Fenomena ini seringkali tidak disadari oleh orang tua dan guru, padahal dampaknya sangat besar bagi pembentukan pandangan dunia (worldview) anak. Jika seorang anak terus menonton video yang menyudutkan kelompok tertentu, maka algoritma akan terus menyuguhkan konten serupa hingga anak tersebut percaya bahwa itulah satu-satunya kebenaran. Tanpa kemampuan literasi digital yang mendalam, nalar kritis siswa akan tumpul karena mereka tidak lagi terbiasa menghadapi perbedaan pendapat atau fakta dari sudut pandang yang berbeda.

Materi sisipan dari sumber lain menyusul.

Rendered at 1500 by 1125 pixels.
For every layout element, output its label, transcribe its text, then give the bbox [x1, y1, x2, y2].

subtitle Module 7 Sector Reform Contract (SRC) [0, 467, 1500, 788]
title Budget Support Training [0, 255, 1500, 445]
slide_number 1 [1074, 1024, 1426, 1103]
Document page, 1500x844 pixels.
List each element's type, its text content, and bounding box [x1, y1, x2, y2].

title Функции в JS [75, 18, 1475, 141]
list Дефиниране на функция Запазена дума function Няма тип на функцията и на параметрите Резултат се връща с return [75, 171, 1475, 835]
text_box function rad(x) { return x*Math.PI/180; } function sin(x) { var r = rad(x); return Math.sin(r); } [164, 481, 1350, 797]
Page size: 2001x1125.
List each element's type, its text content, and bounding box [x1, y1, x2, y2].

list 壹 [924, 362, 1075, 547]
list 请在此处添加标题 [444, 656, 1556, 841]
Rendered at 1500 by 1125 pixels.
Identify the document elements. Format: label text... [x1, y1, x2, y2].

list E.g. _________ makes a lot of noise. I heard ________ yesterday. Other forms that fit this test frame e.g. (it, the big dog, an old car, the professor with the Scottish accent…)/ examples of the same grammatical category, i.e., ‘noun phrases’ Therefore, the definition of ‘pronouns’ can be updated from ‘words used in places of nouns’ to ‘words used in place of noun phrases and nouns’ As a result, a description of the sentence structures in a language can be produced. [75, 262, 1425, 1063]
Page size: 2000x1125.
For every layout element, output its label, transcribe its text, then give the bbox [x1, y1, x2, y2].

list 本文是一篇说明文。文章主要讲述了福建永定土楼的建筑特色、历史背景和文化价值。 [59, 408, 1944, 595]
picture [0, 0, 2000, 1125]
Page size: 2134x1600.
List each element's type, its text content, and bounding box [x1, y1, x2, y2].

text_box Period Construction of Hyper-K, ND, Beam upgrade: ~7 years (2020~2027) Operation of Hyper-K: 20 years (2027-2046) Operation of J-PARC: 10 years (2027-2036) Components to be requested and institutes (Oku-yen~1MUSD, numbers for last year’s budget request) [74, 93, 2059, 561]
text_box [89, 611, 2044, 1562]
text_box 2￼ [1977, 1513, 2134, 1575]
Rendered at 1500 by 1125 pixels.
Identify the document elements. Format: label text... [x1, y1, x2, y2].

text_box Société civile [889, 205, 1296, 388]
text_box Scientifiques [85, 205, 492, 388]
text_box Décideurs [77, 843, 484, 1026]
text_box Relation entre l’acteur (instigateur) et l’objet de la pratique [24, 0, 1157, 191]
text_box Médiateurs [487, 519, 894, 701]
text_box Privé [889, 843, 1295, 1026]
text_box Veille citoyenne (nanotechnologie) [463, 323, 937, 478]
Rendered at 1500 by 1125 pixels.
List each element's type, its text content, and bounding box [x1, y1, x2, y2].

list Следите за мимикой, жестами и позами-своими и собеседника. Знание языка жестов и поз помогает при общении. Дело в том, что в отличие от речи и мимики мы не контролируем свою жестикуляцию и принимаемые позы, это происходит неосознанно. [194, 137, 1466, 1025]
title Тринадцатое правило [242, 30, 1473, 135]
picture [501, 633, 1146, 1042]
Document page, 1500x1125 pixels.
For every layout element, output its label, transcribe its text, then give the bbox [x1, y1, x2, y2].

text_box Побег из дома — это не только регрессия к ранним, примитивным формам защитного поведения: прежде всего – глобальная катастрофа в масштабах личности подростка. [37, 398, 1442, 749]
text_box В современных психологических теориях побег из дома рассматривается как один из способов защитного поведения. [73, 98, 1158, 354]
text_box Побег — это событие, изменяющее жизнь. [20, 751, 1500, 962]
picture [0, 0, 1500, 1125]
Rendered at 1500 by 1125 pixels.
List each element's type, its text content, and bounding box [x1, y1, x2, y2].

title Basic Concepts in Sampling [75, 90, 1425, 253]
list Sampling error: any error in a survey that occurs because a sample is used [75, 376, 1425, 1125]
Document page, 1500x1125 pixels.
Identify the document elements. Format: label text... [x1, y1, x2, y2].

Para peneliti di UNESA menekankan pentingnya pengajaran "algoritma literasi" di sekolah dasar. Siswa harus diajak memahami bahwa apa yang terlihat di layar mereka adalah hasil pilihan mesin, bukan cerminan menyeluruh dari realitas dunia. Mengajarkan cara mencari informasi secara mandiri di luar rekomendasi algoritma adalah keterampilan hidup yang esensial di era ini. Kita harus mendorong siswa untuk memiliki rasa ingin tahu yang luas dan tidak hanya terjebak pada apa yang disodorkan secara instan oleh perangkat mereka.
Kurikulum pendidikan dasar perlu memasukkan kegiatan "debat fakta", di mana siswa diminta mencari informasi yang berlawanan dari satu topik tertentu di internet. Hal ini bertujuan untuk melatih fleksibilitas berpikir dan kemampuan menganalisis bias informasi. Dengan membiasakan siswa menghadapi keberagaman data, kita sedang menyiapkan mereka menjadi warga negara yang demokratis dan menghargai perbedaan. Kemampuan berselancar tidak boleh hanya digunakan untuk mencari konfirmasi atas apa yang sudah kita percayai, tapi untuk mencari kebenaran yang lebih luas.
Selain aspek kognitif, filter gelembung juga berdampak pada sikap sosial anak. Anak-anak yang terjebak dalam komunitas digital yang eksklusif cenderung menjadi tertutup dan sulit bekerja sama dengan orang yang berbeda latar belakang. Literasi digital harus mencakup edukasi tentang inklusivitas dan keberagaman global. Kita ingin siswa SD kita menjadi "warga dunia" yang memiliki empati luas, bukan individu yang terkotak-kotak oleh algoritma yang bersifat memecah belah.
Peran guru sebagai kurator informasi menjadi sangat vital di kelas. Guru harus mampu menyediakan berbagai sumber belajar yang variatif dan tidak hanya mengandalkan satu platform digital saja. Memberikan tugas yang menuntut perbandingan antar sumber berita akan mengasah ketajaman analisis siswa. Di tengah kepungan teknologi, sentuhan manusia melalui bimbingan guru yang bijak adalah obat penawar bagi efek negatif gelembung informasi ini. Kita harus memastikan bahwa layar gawai membuka jendela dunia bagi anak-anak, bukan justru menjadi dinding yang mengurung mereka.
Sebagai penutup, kecerdasan digital adalah tentang kemampuan untuk keluar dari zona nyaman informasi. Siswa SD harus diajarkan untuk bersikap kritis terhadap apa yang mereka baca dan dengar di ruang siber. Mari kita bantu mereka memecahkan gelembung informasi yang sempit dengan menanamkan semangat literasi yang inklusif dan terbuka. Dengan cara itulah, kepintaran berselancar mereka akan membuahkan kearifan yang bermanfaat bagi kehidupan bermasyarakat yang harmonis.